Pecking Order
- Designers: Richard Garfield
- Publishers: Winning Moves
- Players: 2
- Setup time: 5 minutes
- Playing time: 5-15 minutes
- Chance: Low
- Skills: Bluffing
- Ages: 8 and up

= Pecking Order (game) =

Card game

Pecking Order is a card game, where players try to claim the best feeding spots in the jungle by playing their birds on the perches and determining who is stronger. It was published by Winning Moves Games USA in 2006 as the first game in its now discontinued Immortal Eyes line.

== Gameplay ==
The game is typically played over a number of rounds, decided in advance by the players. Players start the game by placing the board between them showing all the perches. Each player shuffles a set of cards (birds featuring the numbers 1-12 and a Jaguar) to create their deck. On a player's turn, they draw a card and place it on one of the perches face-down. If the opposing player already has a card on that perch, a battle occurs, with the player playing the card being of aggressor. The defender flips over their card and the result is determined by the aggressor (whose card is still face down:

1) If both played birds, the player with the higher numbered bird wins.

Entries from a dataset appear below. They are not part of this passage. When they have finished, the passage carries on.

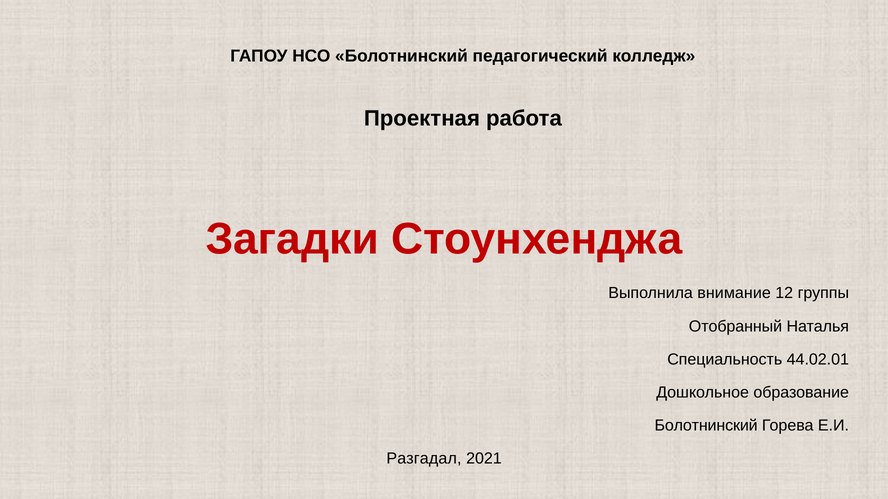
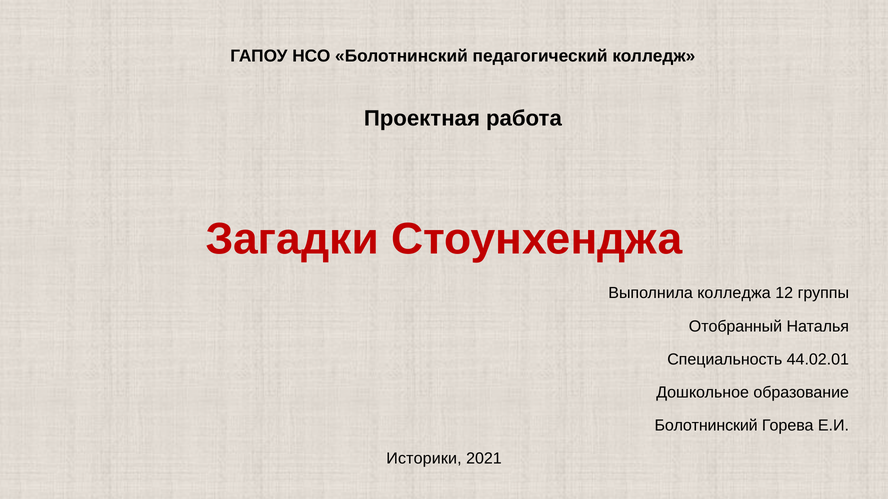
внимание: внимание -> колледжа
Разгадал: Разгадал -> Историки
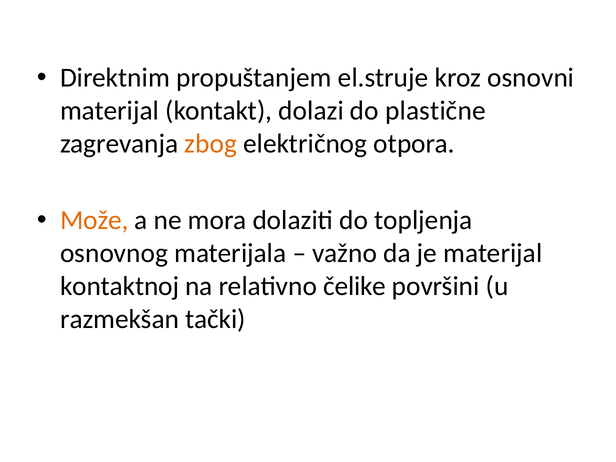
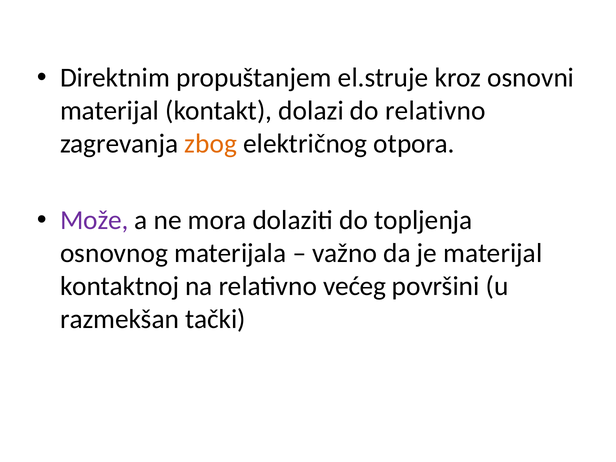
do plastične: plastične -> relativno
Može colour: orange -> purple
čelike: čelike -> većeg
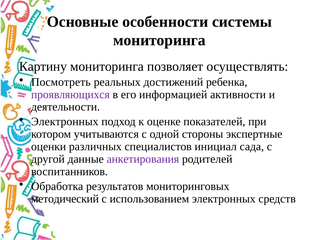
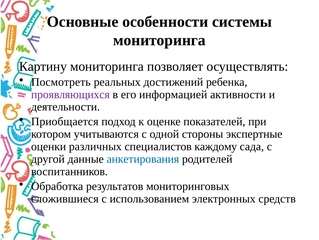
Электронных at (65, 121): Электронных -> Приобщается
инициал: инициал -> каждому
анкетирования colour: purple -> blue
методический: методический -> сложившиеся
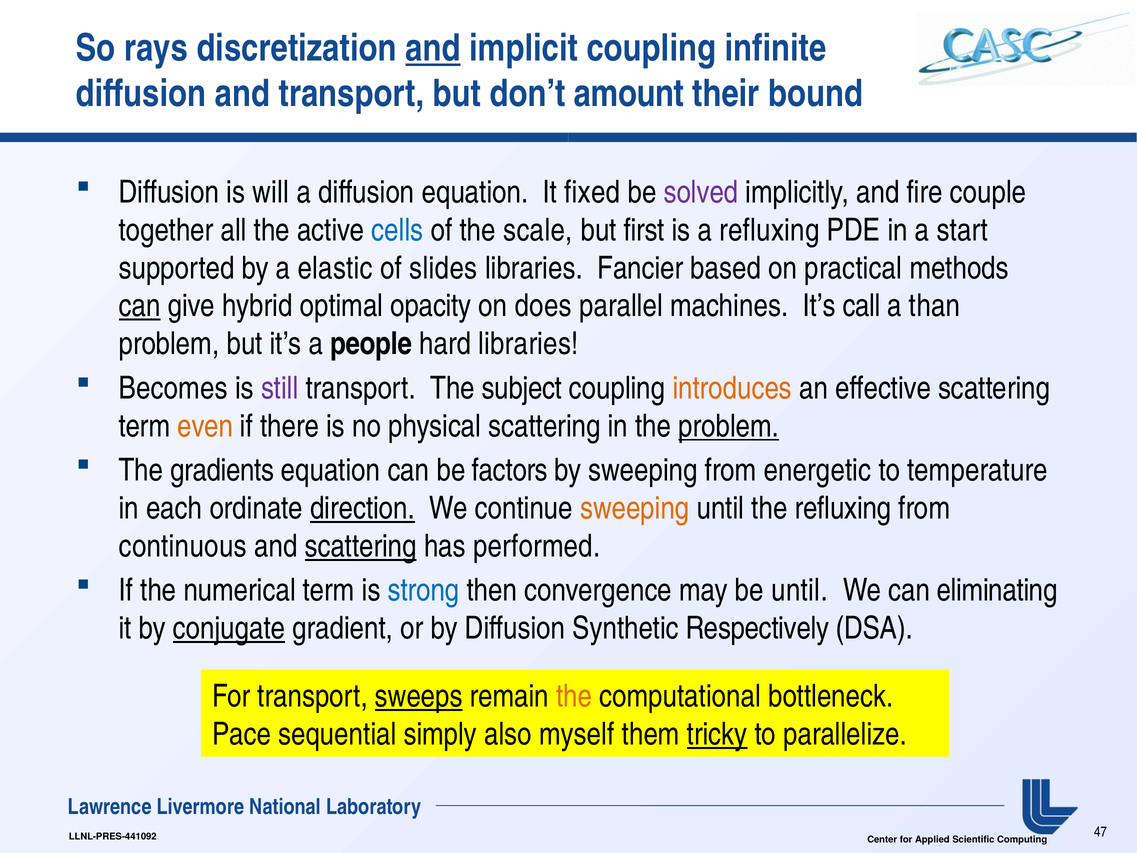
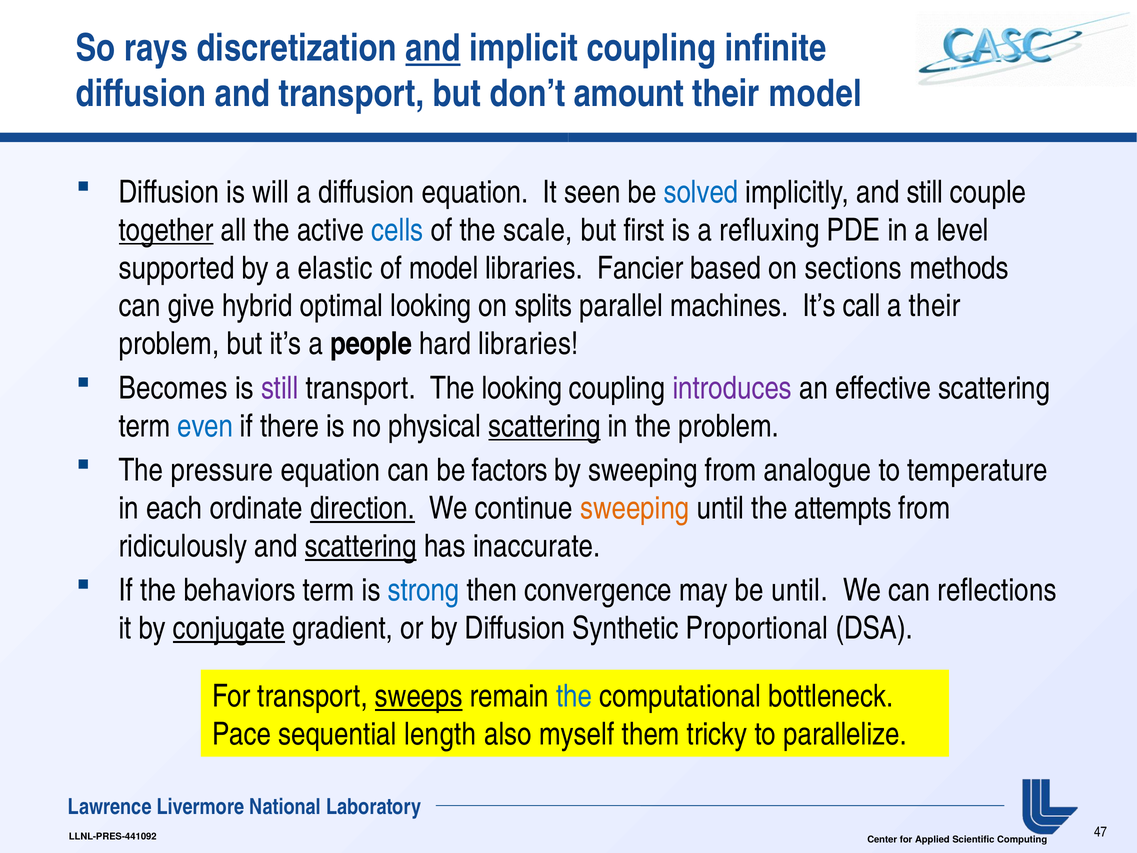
their bound: bound -> model
fixed: fixed -> seen
solved colour: purple -> blue
and fire: fire -> still
together underline: none -> present
start: start -> level
of slides: slides -> model
practical: practical -> sections
can at (140, 306) underline: present -> none
optimal opacity: opacity -> looking
does: does -> splits
a than: than -> their
The subject: subject -> looking
introduces colour: orange -> purple
even colour: orange -> blue
scattering at (544, 426) underline: none -> present
problem at (729, 426) underline: present -> none
gradients: gradients -> pressure
energetic: energetic -> analogue
the refluxing: refluxing -> attempts
continuous: continuous -> ridiculously
performed: performed -> inaccurate
numerical: numerical -> behaviors
eliminating: eliminating -> reflections
Respectively: Respectively -> Proportional
the at (574, 696) colour: orange -> blue
simply: simply -> length
tricky underline: present -> none
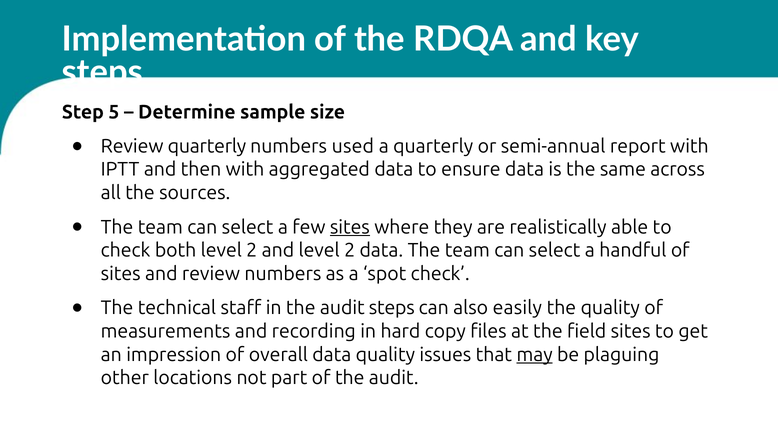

2) If either played the Jaguar, that player who played it wins unless both players played jaguars, in which case there is a tie.

3) If it is a tie, the player controlling the 1 point (Tie-breaker) perch is the winner.

If neither player controls the tie-breaker perch, then the tie goes to the aggressor. The losing card is removed, along with any jaguars. There are certain perches that allow for special abilities or extra points. The 1 point perch is a Tie-breaker perch, allowing the controlling player to win ties. The 3 point perch is the Vision Roof and it allows a player who wins the perch to look at a face down card of an opponent. The 8 point perch is special, in that it is made up of two perches. If a single player controls both of the perches, he gains an additional 3 points (for a total of 19). The game ends when each player has played through their deck. Player tally their scores, and gain points for perches they control with birds. However, a perch controlled with a jaguar does not gain the player points. The player with the most points wins the round.

==Reception==
Tom Vasel reviewed Pecking Order and said that "I've played Pecking Order several times and have mixed feelings on it. It is about as far away from the complexity of Magic the Gathering that Mr. Garfield can get - simply being a game in which players place thirteen cards on the table. It's very simple and has a bit of fun, but I almost feel that the game is over before it begins. I've seen people compare this to Lost Cities and other games of that type, but I just don't see it. The components are interesting (although overpriced), and gameplay is interesting - I'll certainly hang onto my copy. But I just am left with a slightly empty feeling after games, which will keep me from playing it too often."